Quick Links
- Implementing moving functions in Elasticsearch
- Advanced usage of moving functions
- Use cases for moving functions
Introduction
Moving functions are a critical component in data analysis and forecasting in Elasticsearch. They provide a smoothed line for seasonality or trends in your data. This article will delve into the advanced usage of moving functions in Elasticsearch, including how to implement them and some common use cases.
Implementing moving functions in Elasticsearch
Elasticsearch provides a moving functions aggregation as part of its analytics capabilities. This aggregation calculates a moving function for a specified window of documents. Moving functions can take the form of a custom script defined by the user. There are also pre-built functions that can be used out of the box, such as min, max, sum, standard deviation, moving average, etc.
Here’s how to implement it:
1. Define your base aggregation. This could be any type of aggregation that supports bucket aggregations, such as date histogram, histogram, or terms.
2. Add a metric aggregation as a sub-aggregation. This can be any type of aggregation that computes some metric (such as sum, min, max, etc) over all the documents present in the buckets created by the previous aggregation.
3. Add a moving function aggregation as another sub-aggregation. Specify either a custom function script or a pre-built one as well as the `buckets_path` to point to the previous metric aggregation for which you want to calculate the moving function.
4. Define the window size for the moving function calculation.

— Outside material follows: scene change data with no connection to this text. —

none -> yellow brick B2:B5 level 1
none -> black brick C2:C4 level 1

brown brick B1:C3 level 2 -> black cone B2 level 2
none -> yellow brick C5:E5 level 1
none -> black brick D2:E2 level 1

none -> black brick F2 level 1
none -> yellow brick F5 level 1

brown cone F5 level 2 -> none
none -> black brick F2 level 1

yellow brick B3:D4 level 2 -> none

This is the number of recent buckets to consider.
Here’s an example of how to implement a moving function aggregation for computing the moving average of monthly sales:
json GET /_search { "size": 0, "aggs": { "sales_over_time": { "date_histogram": { "field": "date", "calendar_interval": "month" }, "aggs": { "sales": { "sum": { "field": "sales" } }, "sales_moving_avg": { "moving_fn": { "buckets_path": "sales", "script": "MovingFunctions.linearWeightedAvg(values)", "window": 3 } } } } } }
In this example, we’re calculating the sum of sales for each month, and then calculating a 3-month moving linear weighted average of sales.

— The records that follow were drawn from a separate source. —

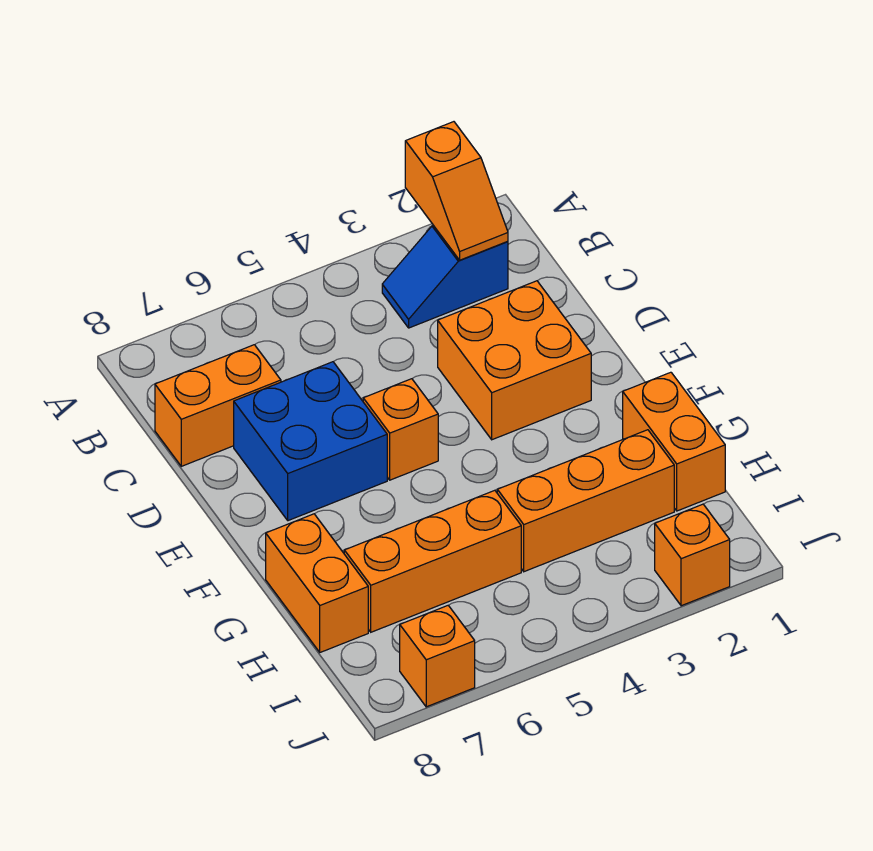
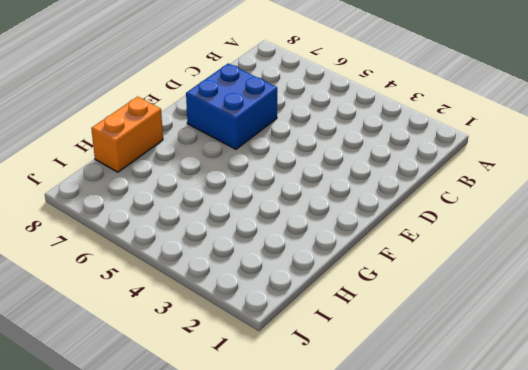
none -> blue slope B2:B3 level 1 top 2
none -> orange brick C7:C8 level 1
none -> orange brick D2:E3 level 1

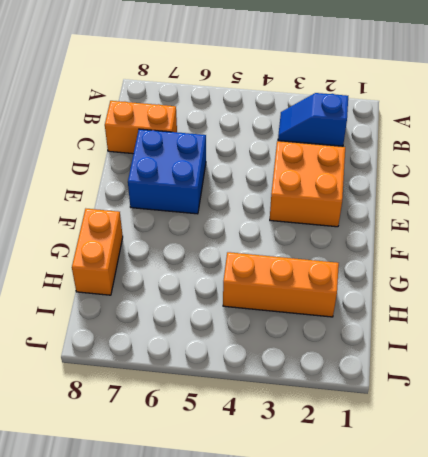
none -> orange brick E5 level 1
none -> orange brick G1:H1 level 1
none -> orange brick H5:H7 level 1

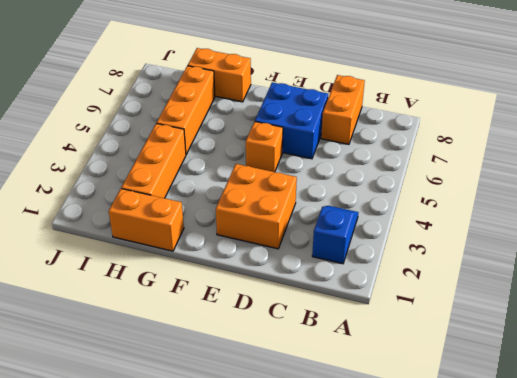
none -> orange brick J2 level 1
none -> orange brick J7 level 1
none -> orange slope A2:B2 level 2 top A

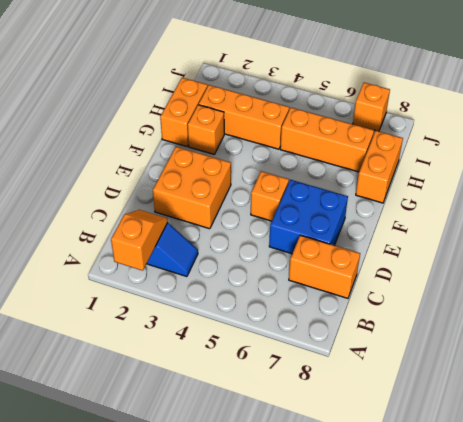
orange brick G2 level 1 -> orange brick J2 level 1

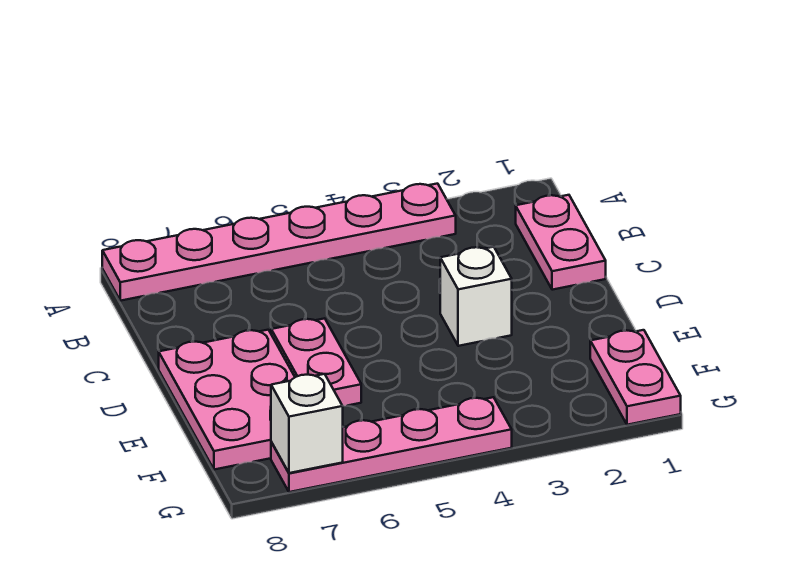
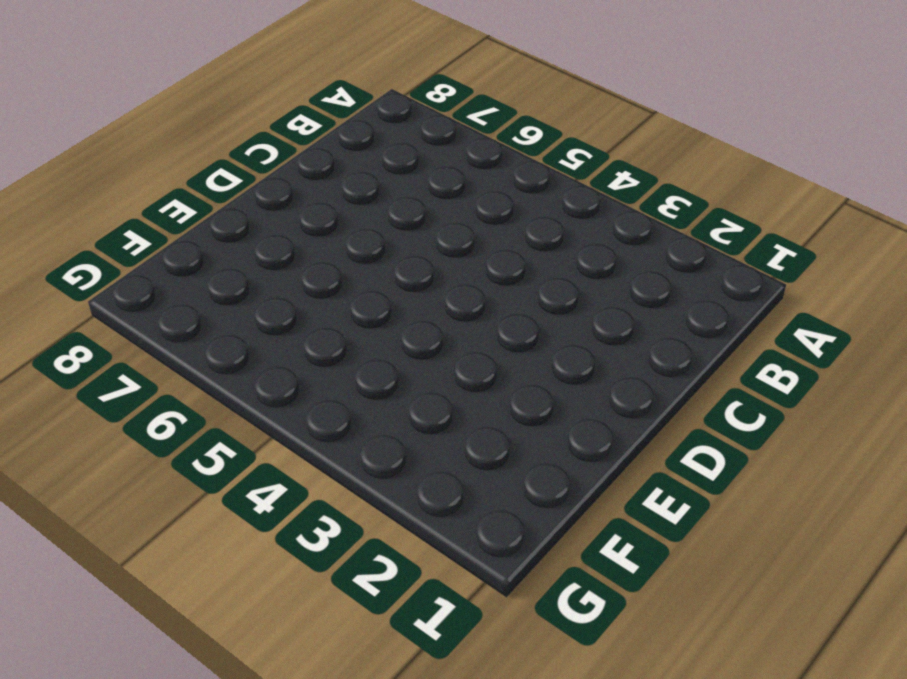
none -> pink plate A3:A8 level 1
none -> pink plate B1:C1 level 1

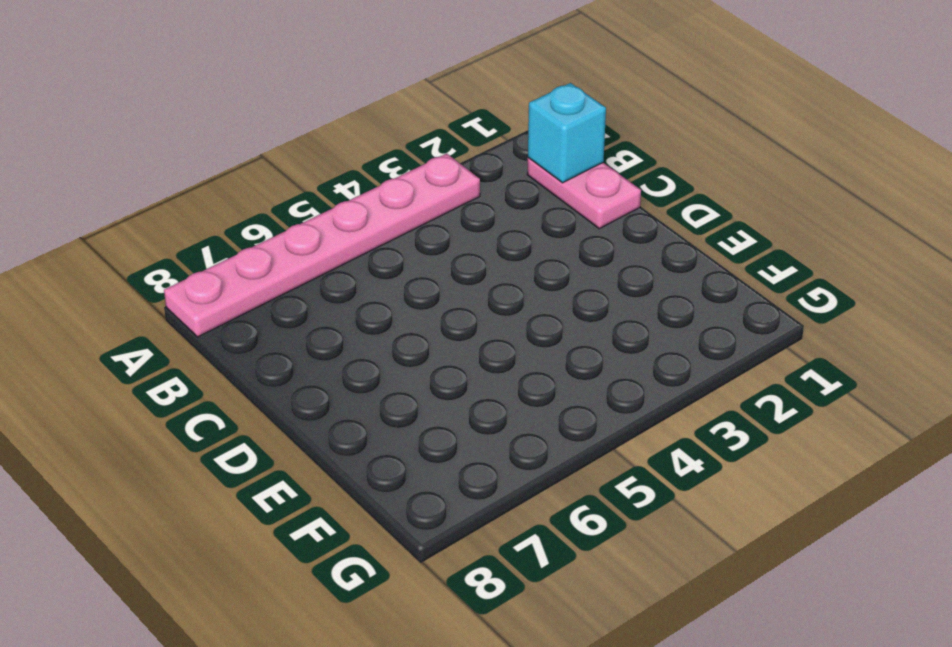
cyan brick B1 level 2 -> none
none -> white brick D3 level 1
none -> pink plate D6:E6 level 1

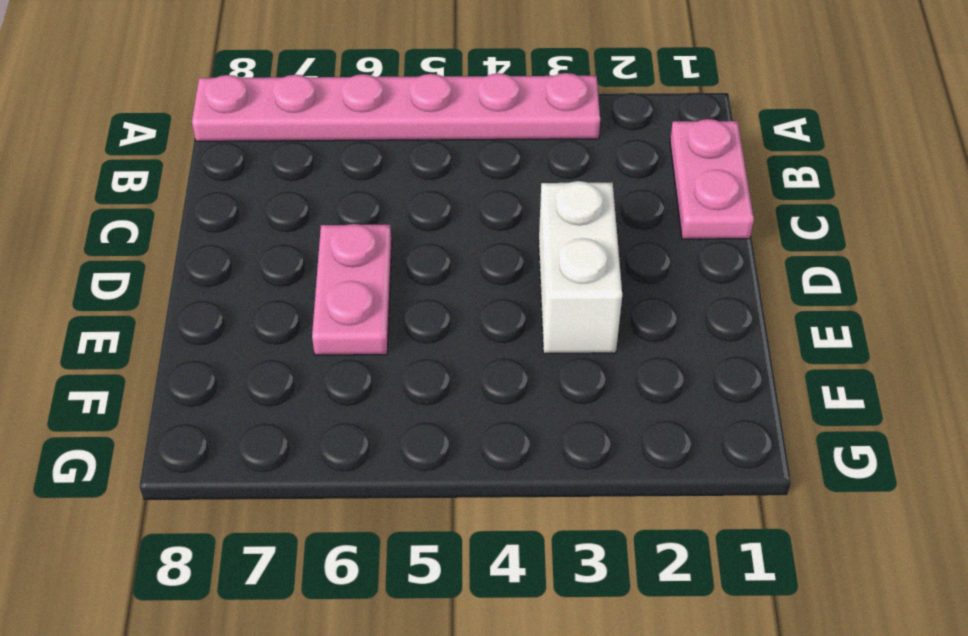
white brick D3:E3 level 1 -> white brick D3 level 1
none -> pink plate D7:F8 level 1
none -> pink plate F1:G1 level 1

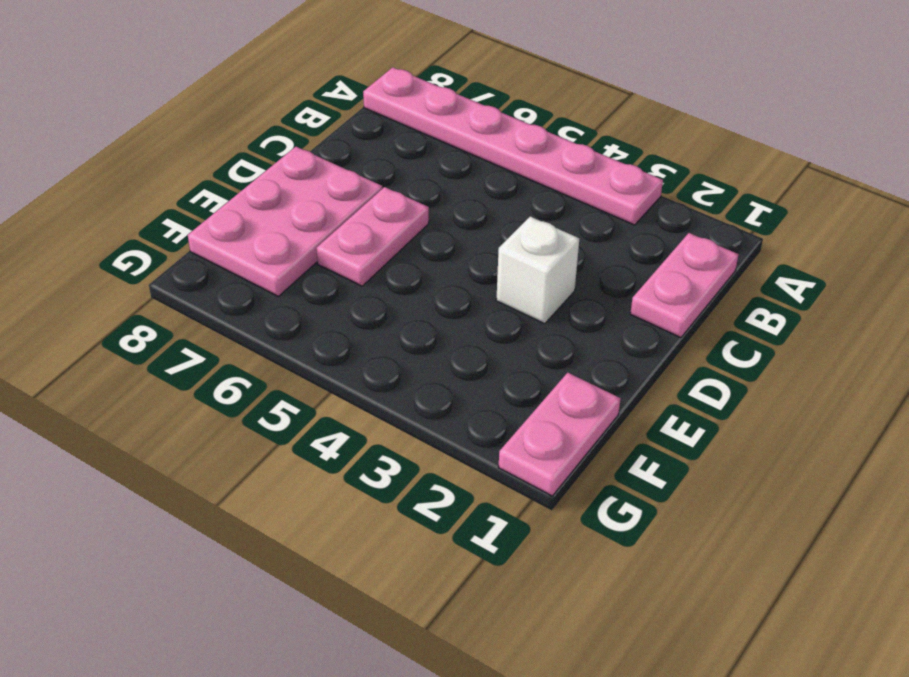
none -> pink plate G4:G7 level 1
none -> white brick G7 level 2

Advanced usage of moving functions
Moving functions in Elasticsearch support several types of moving average models, including unweighted, linear weighted, exponential weighted (aka single exponential), holt (aka double exponential) and holtWinters (aka triple exponential). Each moving average model has its own strengths and weaknesses, and the choice of model depends on the characteristics of your data.
For example, if your data shows a clear trend but no seasonality, a linear model might be appropriate. If your data shows both a trend and seasonality, the holtWinters model might be a better choice.
Here’s an example of how to use the exponential weighted moving average model:
json GET /_search { "size": 0, "aggs": { "sales_over_time": { "date_histogram": { "field": "date", "calendar_interval": "month" }, "aggs": { "sales": { "sum": { "field": "sales" } }, "sales_moving_avg": { "moving_fn": { "buckets_path": "sales", "window": 3, "script": "MovingFunctions.ewma(values, 0.3)" } } } } } }
In this example, we’re using the ewma moving average function with an exponential decay of 0.3, which means that older data-points become exponentially less important by a factor of 0.3, rather than linearly less important like with the linear weighted average.
Use cases for moving functions
Moving functions are useful in a variety of scenarios:
1. Trend Analysis: Moving averages can help identify underlying trends in your data by smoothing out short-term fluctuations.
2. Anomaly Detection: By comparing the actual values to the moving average, you can identify anomalies. A significant deviation from the moving average might indicate an anomaly.
3. Forecasting: Moving averages can be used to forecast future values. However, keep in mind that moving averages are a simple form of forecasting and might not be accurate for complex data patterns.